** Opening TEXT SHOWN block **
In an ironic twist, it is the Republicans who are insisting that health care stay at the top of the agenda for the coming year.  They may not realize it, but this would be the inevitable result of their strategy to start over with "a blank sheet of paper."

We'd have to get right to writing on that sheet because doing nothing is not an option. This was driven home again, and forcefully, by a study released by the UCLA Center for Health Policy Research that shows that nearly two million Californians lost their insurance in 2008 and 2009. That brings the total number of uninsured in this state alone to 8.2 million people, or nearly 1 in 4 Californians under age 65.

For the most part, these newly-uninsured are not people who dropped their individual market coverage because they decided it had become unaffordable. Rather, they are people who lost their jobs during the recession.  An article in the Los Angeles Times relates one such story:

Bruce Kuhlmann of Santa Rosa was laid off in December 2008 from his job as a technology sales executive in Northern California. He has depleted much of his retirement savings to pay for care since he was diagnosed with cancer last month.  The father of three, including two college-age children, has found it difficult to buy insurance on the individual market.  Kuhlmann, 58, worries about affording an operation that he believes will cost about $30,000.  "I've spent a fortune of my own money," Kuhlmann said in a phone interview as he prepared to undergo a medical procedure at Santa Rosa Memorial Hospital. "I have a house mortgage. It's hard to get a job because I don't feel so good. Everything is negative."
** Closing TEXT SHOWN block **
** Opening AVAILABLE DATA block **
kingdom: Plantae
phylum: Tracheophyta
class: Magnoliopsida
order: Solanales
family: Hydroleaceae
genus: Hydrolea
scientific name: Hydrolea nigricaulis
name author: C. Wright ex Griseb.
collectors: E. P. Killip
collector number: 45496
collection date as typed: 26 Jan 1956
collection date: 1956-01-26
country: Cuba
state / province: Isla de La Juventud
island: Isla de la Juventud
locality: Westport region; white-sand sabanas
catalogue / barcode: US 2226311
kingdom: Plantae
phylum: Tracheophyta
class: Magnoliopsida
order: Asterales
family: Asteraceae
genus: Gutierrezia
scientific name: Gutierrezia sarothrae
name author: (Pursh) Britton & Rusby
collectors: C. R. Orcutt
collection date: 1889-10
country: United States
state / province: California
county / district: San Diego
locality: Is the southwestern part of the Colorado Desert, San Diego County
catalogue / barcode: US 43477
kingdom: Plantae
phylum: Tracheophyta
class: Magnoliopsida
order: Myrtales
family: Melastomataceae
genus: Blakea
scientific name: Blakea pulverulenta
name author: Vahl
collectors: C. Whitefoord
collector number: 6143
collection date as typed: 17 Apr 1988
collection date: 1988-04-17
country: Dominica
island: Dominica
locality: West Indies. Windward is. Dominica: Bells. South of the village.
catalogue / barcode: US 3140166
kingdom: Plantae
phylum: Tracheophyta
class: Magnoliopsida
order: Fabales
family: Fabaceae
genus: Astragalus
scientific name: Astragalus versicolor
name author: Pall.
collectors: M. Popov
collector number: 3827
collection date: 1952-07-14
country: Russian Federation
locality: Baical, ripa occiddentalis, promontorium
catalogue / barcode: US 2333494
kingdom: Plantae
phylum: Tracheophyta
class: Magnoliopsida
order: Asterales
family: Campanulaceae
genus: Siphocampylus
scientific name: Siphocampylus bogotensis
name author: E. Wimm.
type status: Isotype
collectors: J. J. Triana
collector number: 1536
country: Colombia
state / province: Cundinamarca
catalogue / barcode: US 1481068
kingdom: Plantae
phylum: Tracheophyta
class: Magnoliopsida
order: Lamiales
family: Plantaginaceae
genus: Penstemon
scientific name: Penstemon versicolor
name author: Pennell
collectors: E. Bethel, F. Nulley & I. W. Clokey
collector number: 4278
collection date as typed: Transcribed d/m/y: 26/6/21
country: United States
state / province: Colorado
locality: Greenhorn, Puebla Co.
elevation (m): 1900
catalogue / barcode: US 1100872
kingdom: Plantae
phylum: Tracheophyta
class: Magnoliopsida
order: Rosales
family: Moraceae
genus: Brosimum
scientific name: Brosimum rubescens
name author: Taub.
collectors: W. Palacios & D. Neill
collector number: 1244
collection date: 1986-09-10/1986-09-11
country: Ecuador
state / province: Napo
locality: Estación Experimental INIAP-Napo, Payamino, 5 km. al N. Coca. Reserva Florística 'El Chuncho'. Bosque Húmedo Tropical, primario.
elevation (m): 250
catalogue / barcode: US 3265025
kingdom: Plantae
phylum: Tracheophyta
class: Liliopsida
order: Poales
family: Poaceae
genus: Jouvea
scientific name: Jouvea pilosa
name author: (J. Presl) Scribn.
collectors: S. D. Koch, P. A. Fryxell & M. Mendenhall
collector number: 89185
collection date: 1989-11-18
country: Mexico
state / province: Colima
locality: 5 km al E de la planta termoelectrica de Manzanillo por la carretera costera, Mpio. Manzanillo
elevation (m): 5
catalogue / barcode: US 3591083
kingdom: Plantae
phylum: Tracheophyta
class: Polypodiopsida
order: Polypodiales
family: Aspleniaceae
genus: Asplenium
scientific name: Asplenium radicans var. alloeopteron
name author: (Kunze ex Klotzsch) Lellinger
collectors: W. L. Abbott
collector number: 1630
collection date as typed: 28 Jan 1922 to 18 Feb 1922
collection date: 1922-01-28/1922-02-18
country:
** Closing AVAILABLE DATA block **
CHECK YOUR UNDERSTANDING -
A. Summarize the passage on uninsured Californians in two sentences.
B. Write the next part of the passage on uninsured Californians, picking up after its final sentence.

RESULTS OF THE EXERCISE -
A. By insisting on starting over with "a blank sheet of paper," Republicans would keep health care at the top of the agenda, and doing nothing is not an option: a UCLA Center for Health Policy Research study shows that nearly two million Californians lost their insurance in 2008 and 2009, bringing the state's uninsured to 8.2 million, or nearly 1 in 4 Californians under 65. Most of the newly uninsured lost their jobs during the recession, as a Los Angeles Times story about Bruce Kuhlmann shows: he was laid off in December 2008, was later diagnosed with cancer, and has depleted much of his retirement savings paying for care.

B.
The problem of uninsured people and unaffordable care is real, and it is not going away for all of our earnest wishing or opportunistic political rhetoric.  To paraphrase Mitch McConnell's assessment, the only thing that would be bipartisan about a new health care effort would be the opposition to it.  

We are all ready to be done with the passage of health care reform. Hopefully, studies like this one will provide the final momentum needed to finish the job so that we can move on to something relatively easy in comparison ... like regulating the financial industry.